I paid the artists the equivalent of the average Cuban monthly wage for each day of their thirty-day contract. Over the duration of the project, from the one thousand images I provided, they selected and painted logos and CEO portraits, which were then displayed in the installation space. The working day began at 10am with the Biennial opening to the public and ended with the close at 5pm. Lunch and rest breaks were provided. Due to the scarcity of art supplies, all paper, drawing and painting materials were brought from Australia with me. The project closed with the completion of as many logos and CEO portraits as possible within the timeframe.

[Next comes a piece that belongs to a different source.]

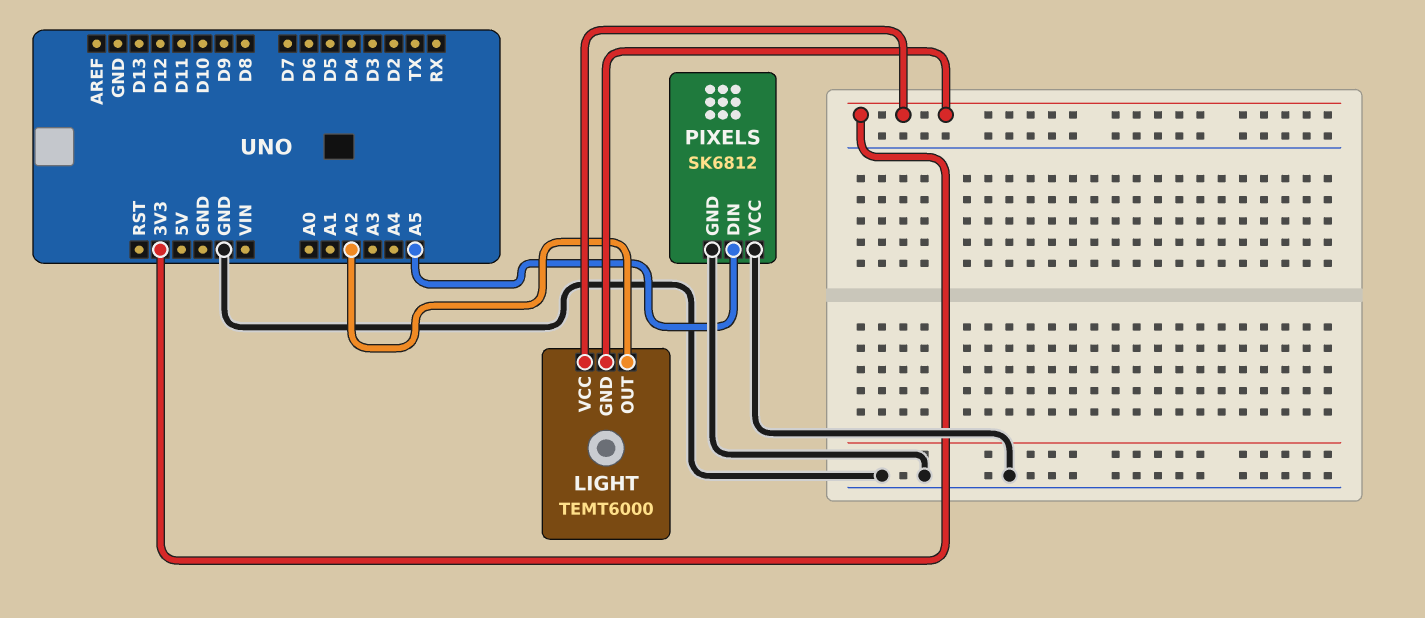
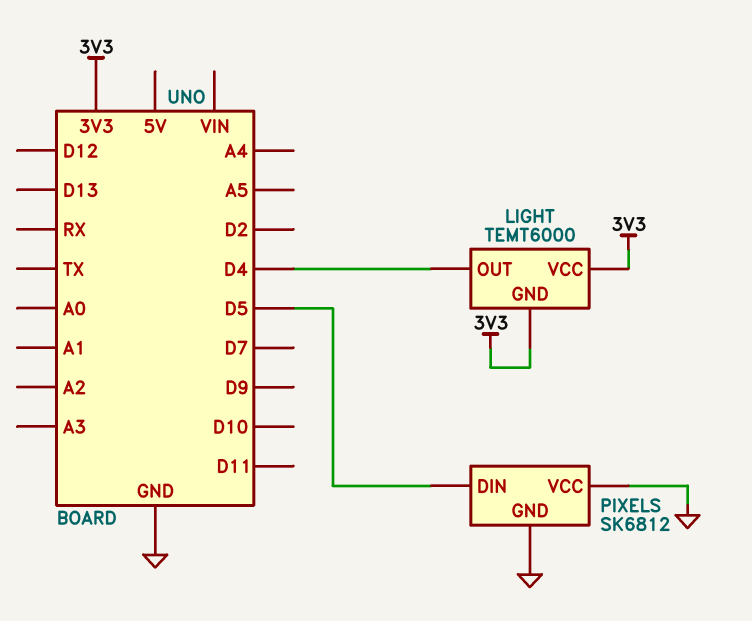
LIGHT pin OUT: A2 -> D4
PIXELS pin DIN: A5 -> D5

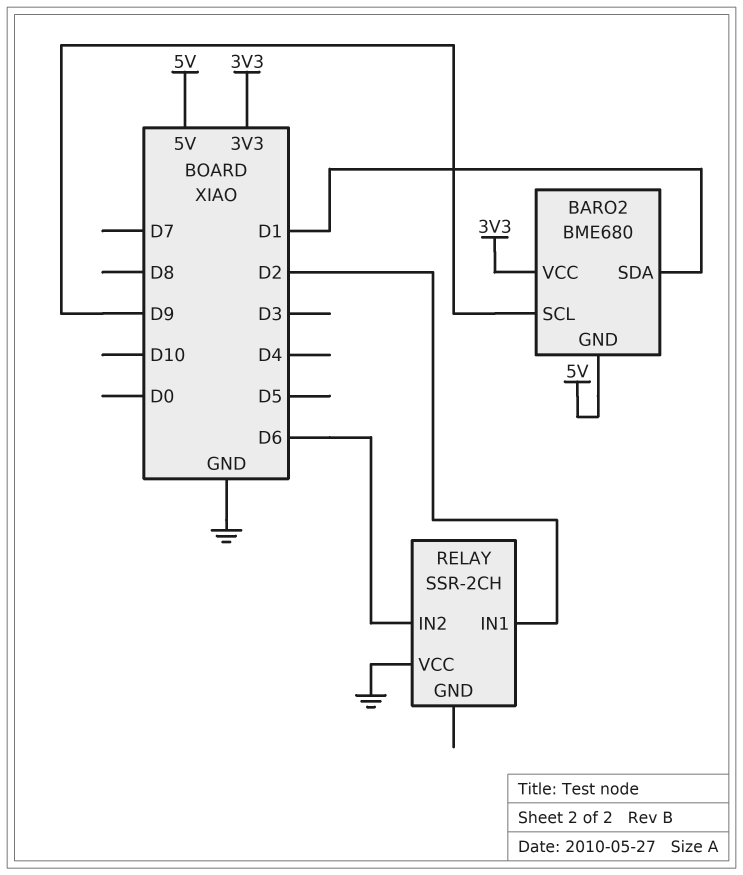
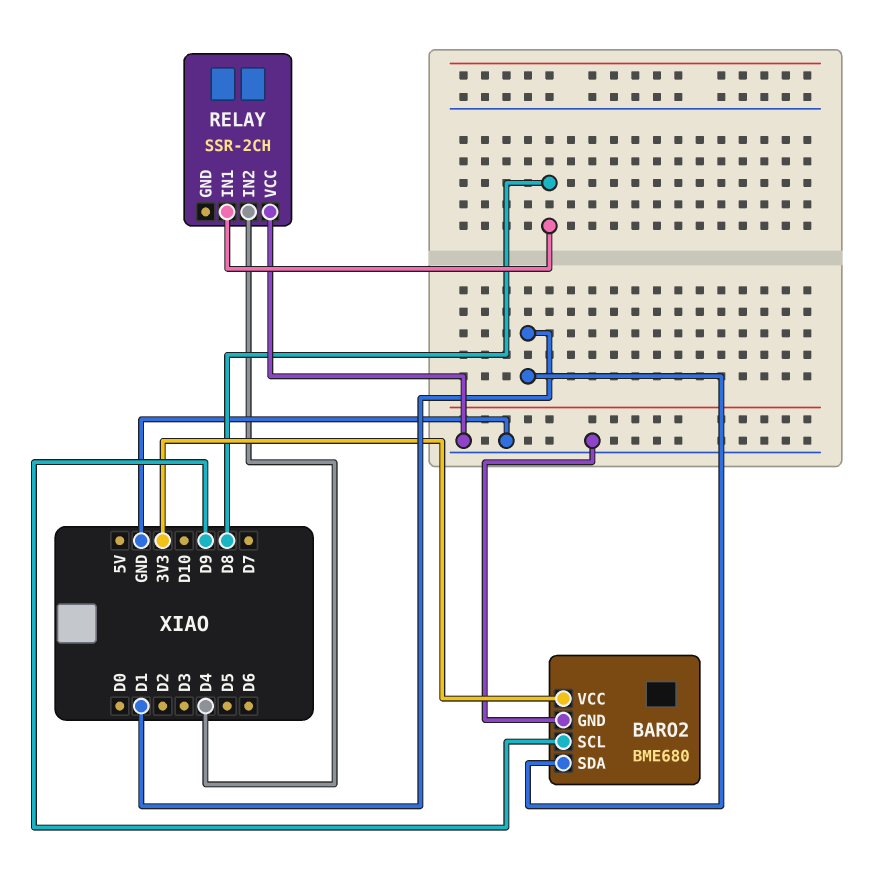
BARO2 pin GND: 5V -> GND
RELAY pin IN1: D2 -> D8
RELAY pin IN2: D6 -> D4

As an adjunct to the project I had planned a series of performances using the four thousand new plastic shopping bags I had brought with me. With a shortage of these bags in Cuba many residents of Havana hold onto and re-use their bags over and over again, washing them and hanging them out to dry along with their laundry. Along with other such recycled items, plastic bags have come to represent value, and as such are viable currency commodities.

Ultimately I determined against staging the performances, having decided that my actions would have been patronizing and exploitative in the light of the dire economic circumstances I discovered in the city. Instead, over a two-day period I distributed the plastic bags in batches of four hundred to the first ten Habaneros (mostly elderly or in some way incapacitated) who approached me in the street for money. Their willing acceptance confirmed for me that these bags represented, for those individuals, significant possibilities for participating in the local economy. My exchanges with these people were specifically not to be photographed.